With a bitter laugh Jack flung the letter on a table. It was not written in French, for Diane was herself of English birth, though of her history before she came to Paris her husband was ignorant; she had never spoken to him of her earlier years, nor had he questioned her about them.
"Does she think I am a fool, to be taken in so easily?" he said to himself. "It is a lie—a trick! Money is her game, of course. She wants to decoy me to her lodgings, and hopes to make me yield by threats of exposure. And yet she writes with a ring of sincerity—something like her old self in the first days of our marriage. Bah! it is only her cunning."

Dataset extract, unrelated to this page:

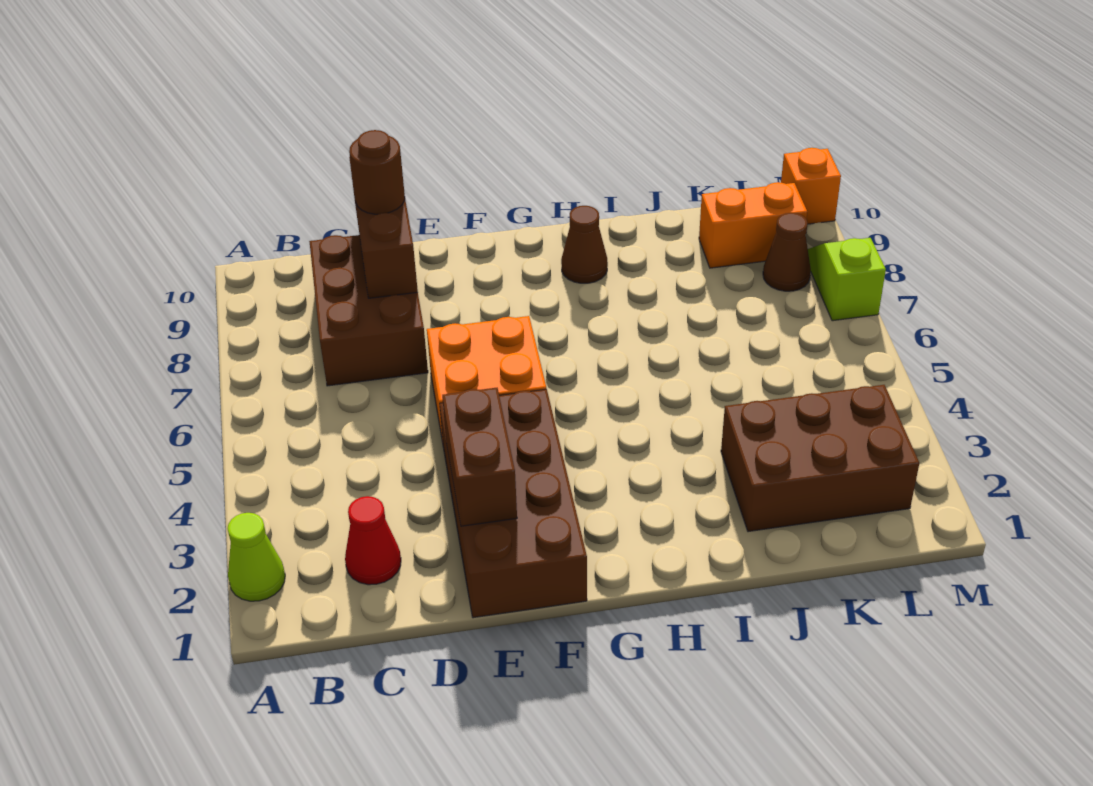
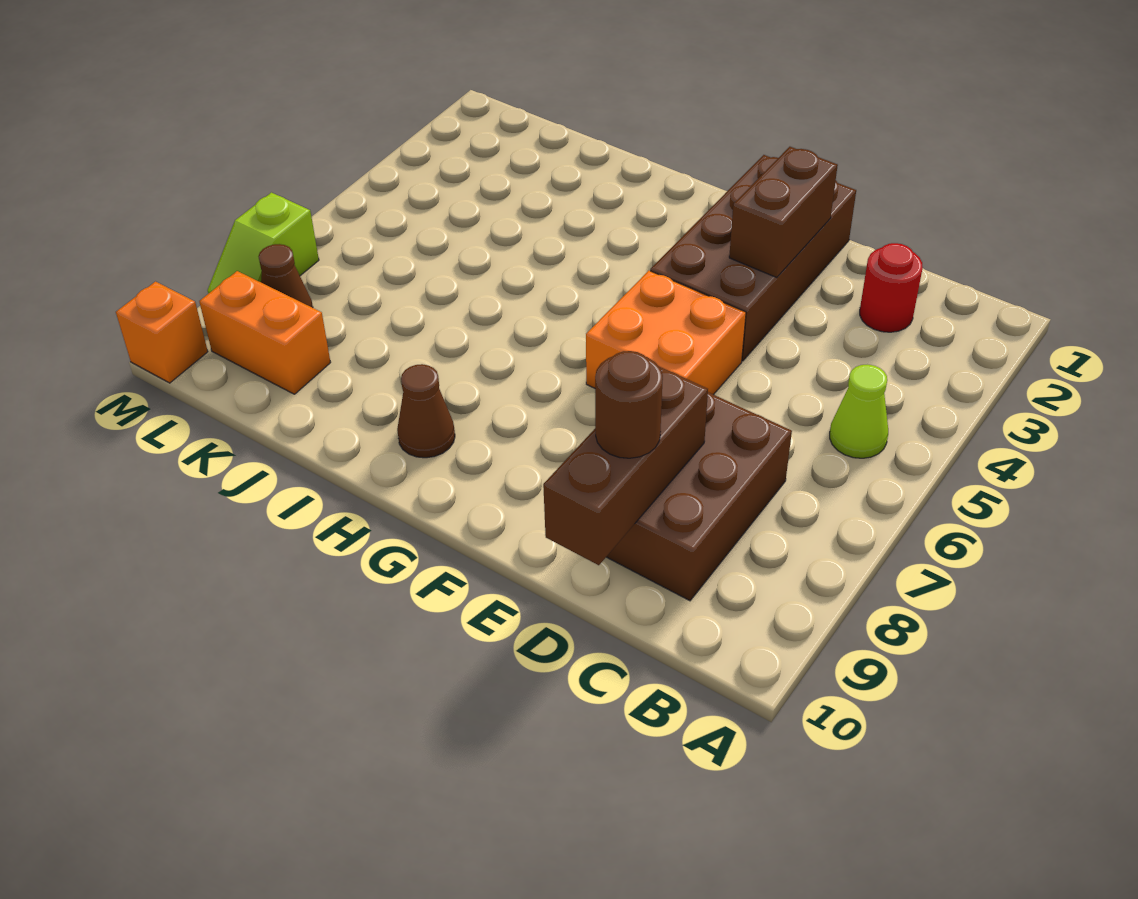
lime 1x1 cone [228,513,285,601] -> lime 1x1 cone moved to [830,365,888,458]
red 1x1 cone [345,496,401,585] -> red 1x1 round brick [860,243,923,332]
brown 2x3 brick [721,385,919,532] -> none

He read the letter again, and pondered it.
"It was written yesterday," he muttered. "The appointment is for to-night. What could she possibly have to tell me that concerns my future happiness? Nothing! And yet, if she should really be remorseful—By Jove! I will go! It can do no harm. But if I find that she has deceived me, and is playing the old game, by heavens! I'll—"
Passion choked his utterance, and he concluded the sentence with a mental threat. He suddenly remembered that he had promised to meet Sir Lucius Chesney at eight o'clock that night.